Last year without vaccinations, he says the majority of people hospitalized with COVID-19 were aged 65 and older. This time around, he says younger people are accounting for the majority of hospitalizations, particularly those who are unvaccinated.
"There are younger and younger people now getting admitted to the hospitals. The majority of them are now under the age of 50 and in some cases under the age of 40," Andrabi said. "80 plus percent of people that are getting admitted in the hospitals and in the ICUs are now unvaccinated."
With back to school season, he also says Thedacare has seen a large increase in hospitalizations among children who are not yet eligible for the vaccine.
"There is almost a 200 percent increase in the number of cases in kids under the age of 12 since June and a 25 percent increase in hospitalizations in children in the same age group," Andrabi said.
Since those being hospitalized are now younger, Dr.
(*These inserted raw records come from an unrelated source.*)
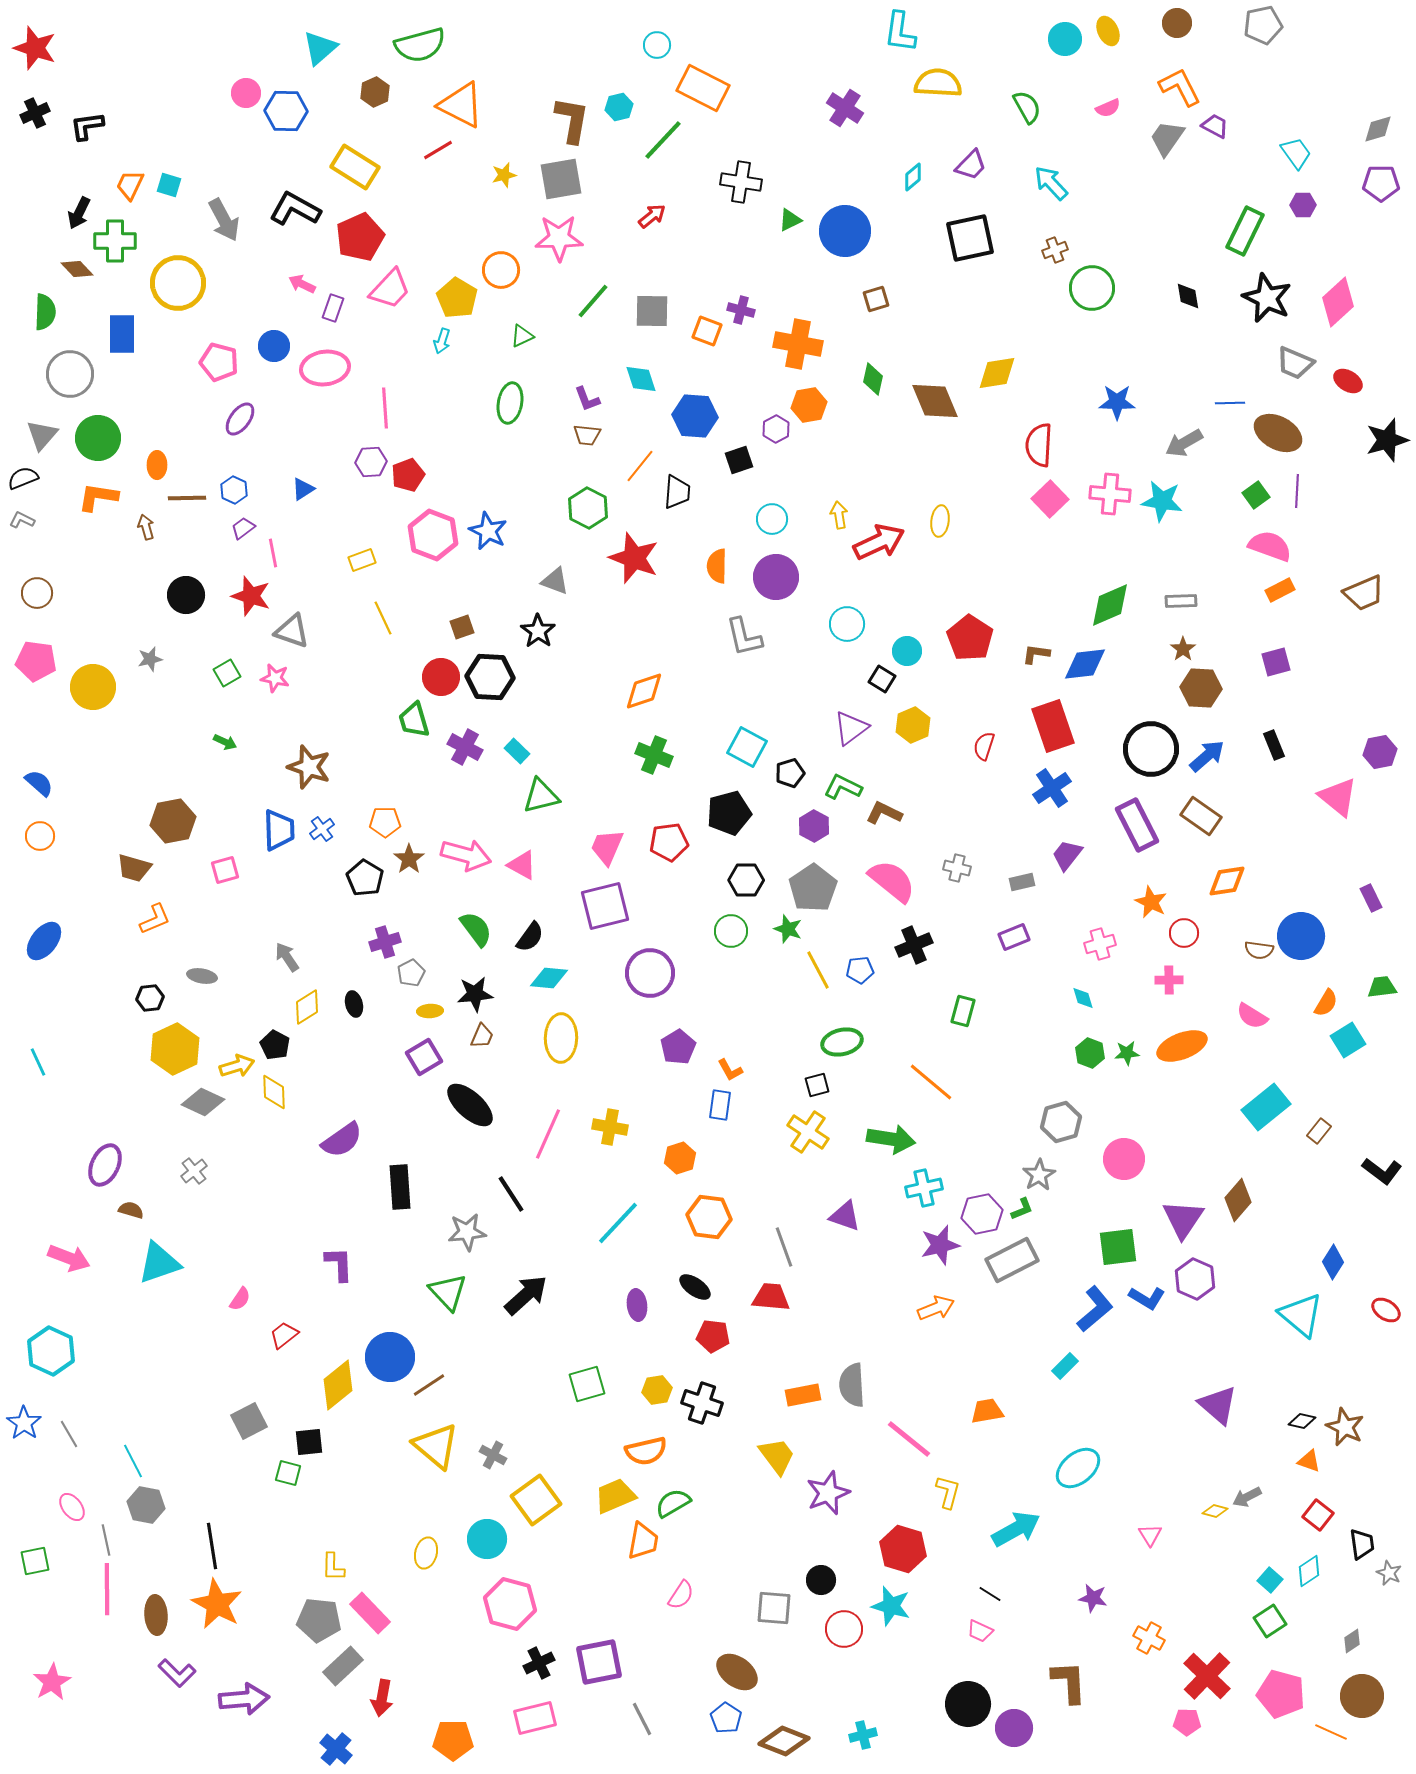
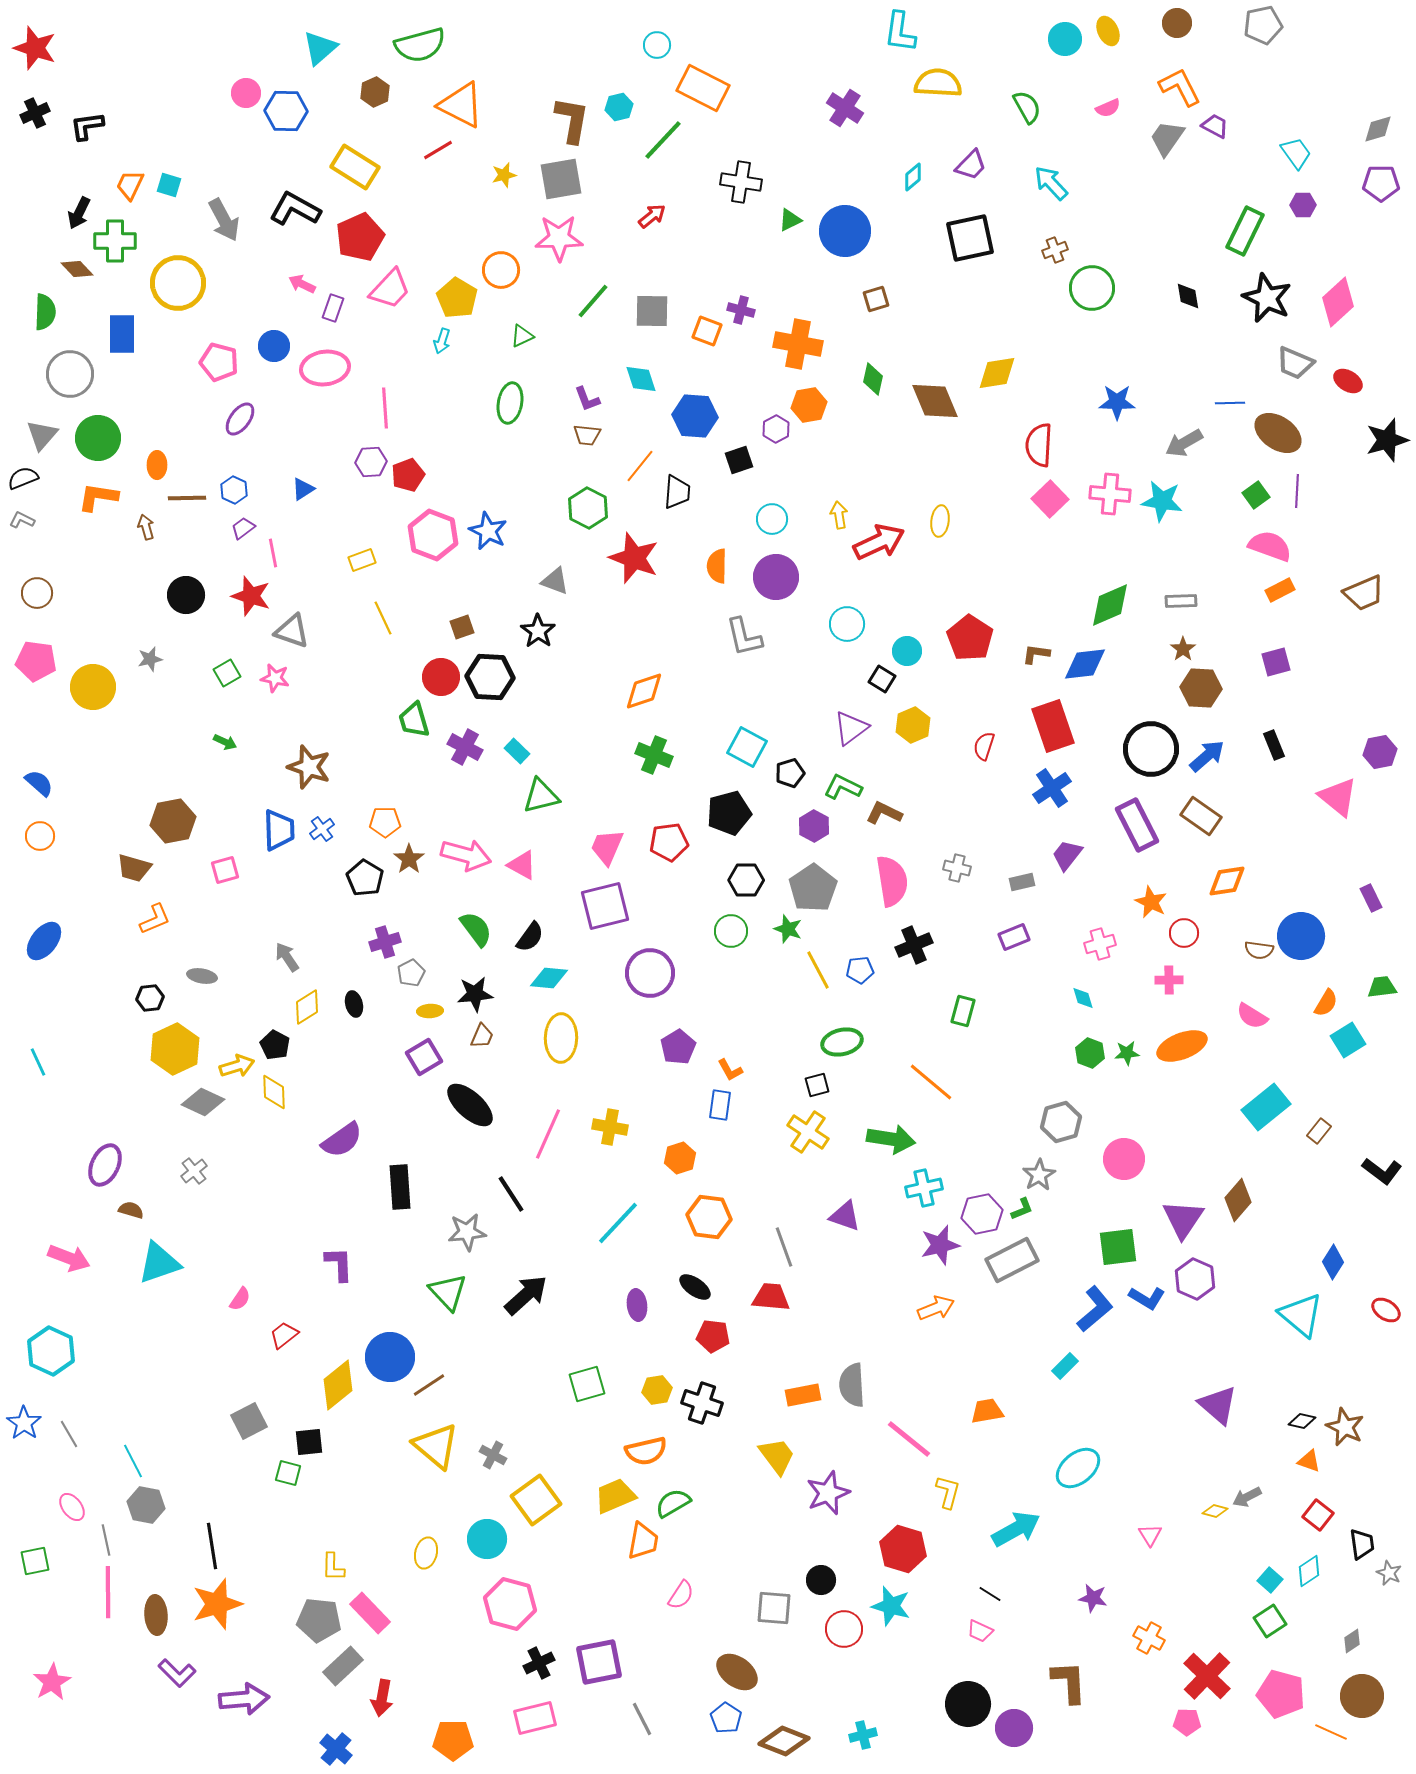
brown ellipse at (1278, 433): rotated 6 degrees clockwise
pink semicircle at (892, 881): rotated 42 degrees clockwise
pink line at (107, 1589): moved 1 px right, 3 px down
orange star at (217, 1604): rotated 27 degrees clockwise
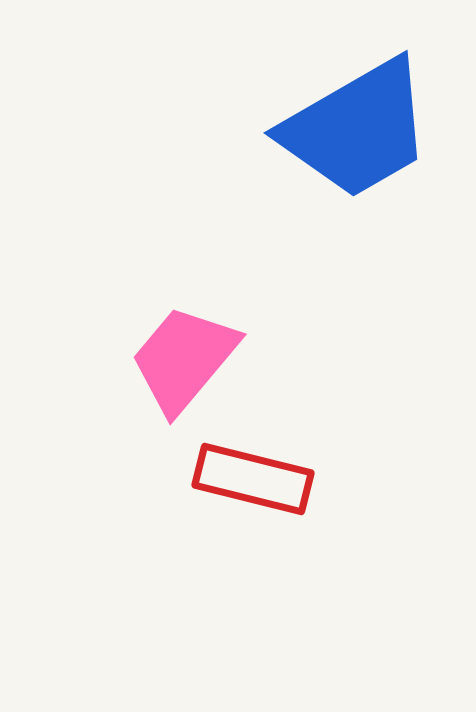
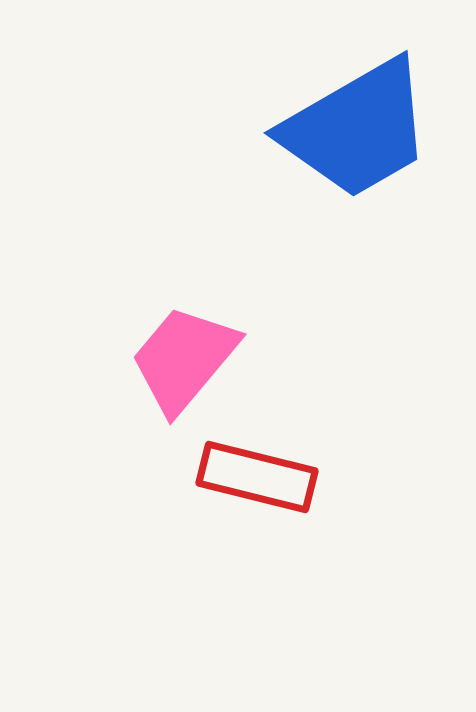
red rectangle: moved 4 px right, 2 px up
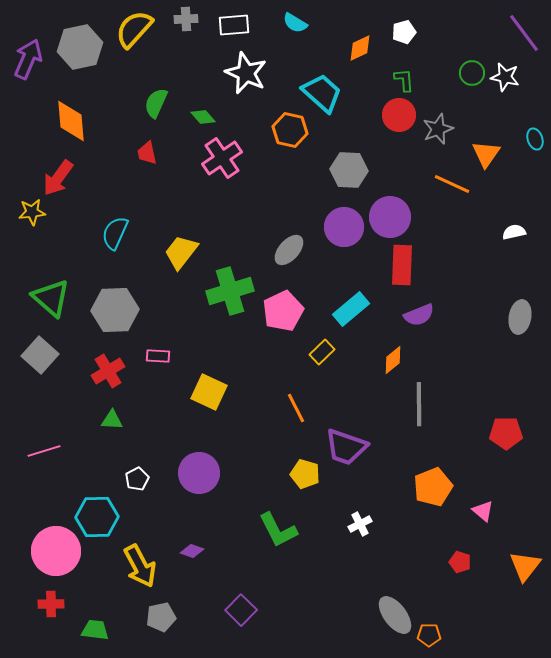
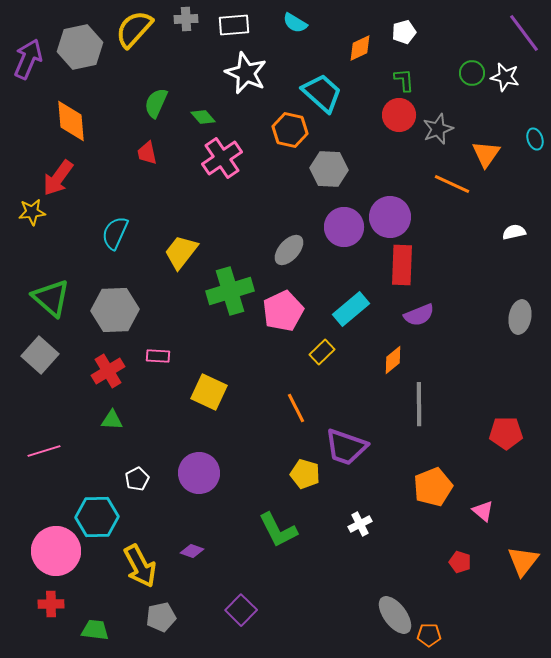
gray hexagon at (349, 170): moved 20 px left, 1 px up
orange triangle at (525, 566): moved 2 px left, 5 px up
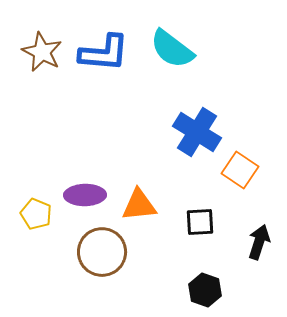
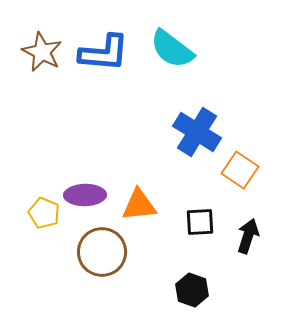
yellow pentagon: moved 8 px right, 1 px up
black arrow: moved 11 px left, 6 px up
black hexagon: moved 13 px left
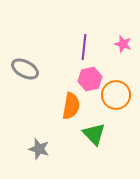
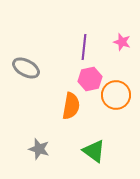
pink star: moved 1 px left, 2 px up
gray ellipse: moved 1 px right, 1 px up
green triangle: moved 17 px down; rotated 10 degrees counterclockwise
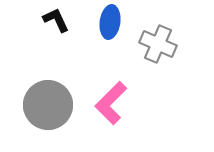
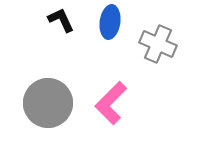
black L-shape: moved 5 px right
gray circle: moved 2 px up
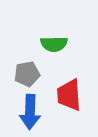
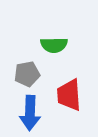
green semicircle: moved 1 px down
blue arrow: moved 1 px down
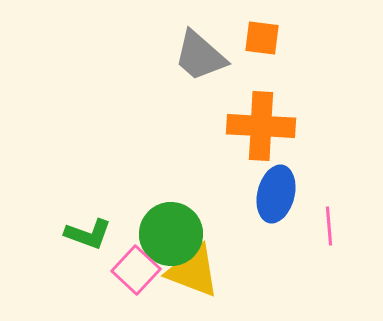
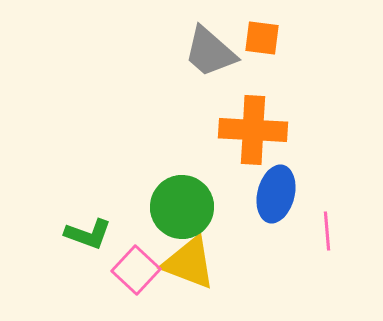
gray trapezoid: moved 10 px right, 4 px up
orange cross: moved 8 px left, 4 px down
pink line: moved 2 px left, 5 px down
green circle: moved 11 px right, 27 px up
yellow triangle: moved 4 px left, 8 px up
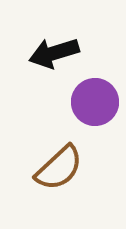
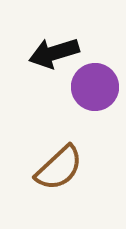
purple circle: moved 15 px up
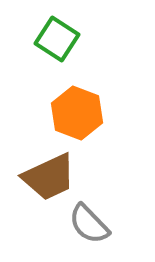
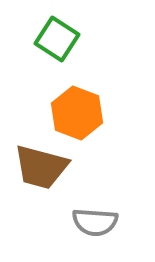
brown trapezoid: moved 8 px left, 10 px up; rotated 40 degrees clockwise
gray semicircle: moved 6 px right, 2 px up; rotated 42 degrees counterclockwise
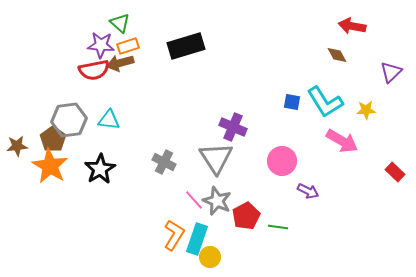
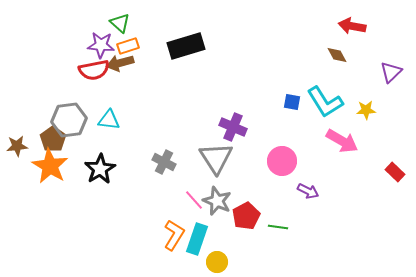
yellow circle: moved 7 px right, 5 px down
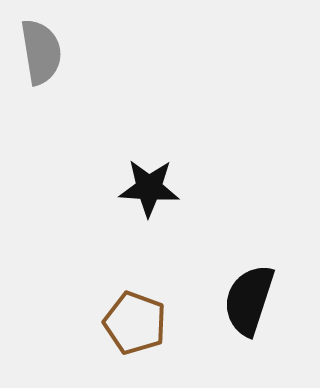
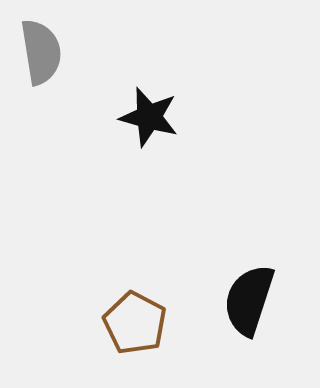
black star: moved 71 px up; rotated 12 degrees clockwise
brown pentagon: rotated 8 degrees clockwise
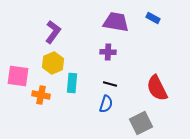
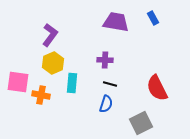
blue rectangle: rotated 32 degrees clockwise
purple L-shape: moved 3 px left, 3 px down
purple cross: moved 3 px left, 8 px down
pink square: moved 6 px down
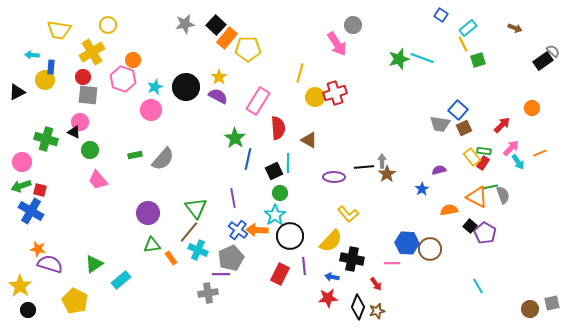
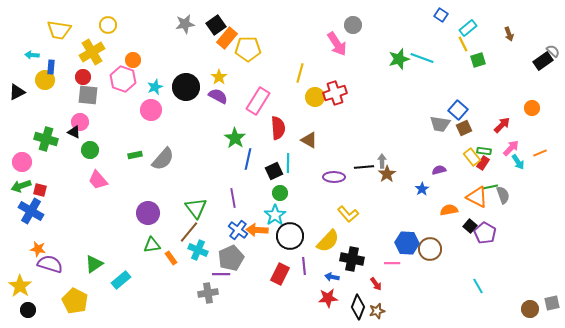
black square at (216, 25): rotated 12 degrees clockwise
brown arrow at (515, 28): moved 6 px left, 6 px down; rotated 48 degrees clockwise
yellow semicircle at (331, 241): moved 3 px left
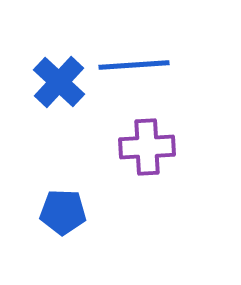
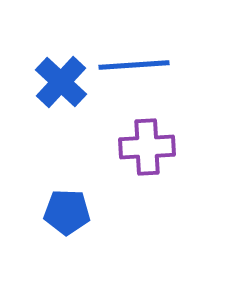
blue cross: moved 2 px right
blue pentagon: moved 4 px right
Andrabi says there is a lower mortality rate but patients' hospital stays have become longer.
"That means they are still in the hospital, still needing a bed, still needing staff to take care of them for a long period of time that also then blocks the availability of the resources for everybody else," Andrabi said.
He says Thedacare has been coordinating with other Wisconsin healthcare systems in order to avoid having to transfer patients out of the region or state when their hospitals are unable to care for them.
"Anytime we get into a situation where we have to transfer a patient out, it's gut wrenching and it breaks our heart," Andrabi said. "When that situation does come up, there's a lot of conversations back and forth with other health systems in the state. There's a lot of begging and pleading because we also understand that everybody else is in a similar situation."
But it's not the lack of ICU beds that is straining hospitals, it's the lack of workers. Dr. Andrabi estimates Thedacare would need to hire about 200 more healthcare workers in order to provide relief to those working on the front lines.
"It is not the ventilators, it is not PPE, it is not testing, it is not the number of beds available, it's people," Andrabi said. "It's the combination of people that are just tired and some of them have just left healthcare totally."
Thedacare is calling on the community to do their part to stop the spread, urging people to follow local health department and CDC guidelines such as masking up, getting the COVID-19 vaccine when eligible, and getting a flu shot early.
"The thing to think about as a community is at what time do we want this pandemic to end?" Andrabi said. "What are we willing to do to put an end to this pandemic as best as we possibly can in our community?"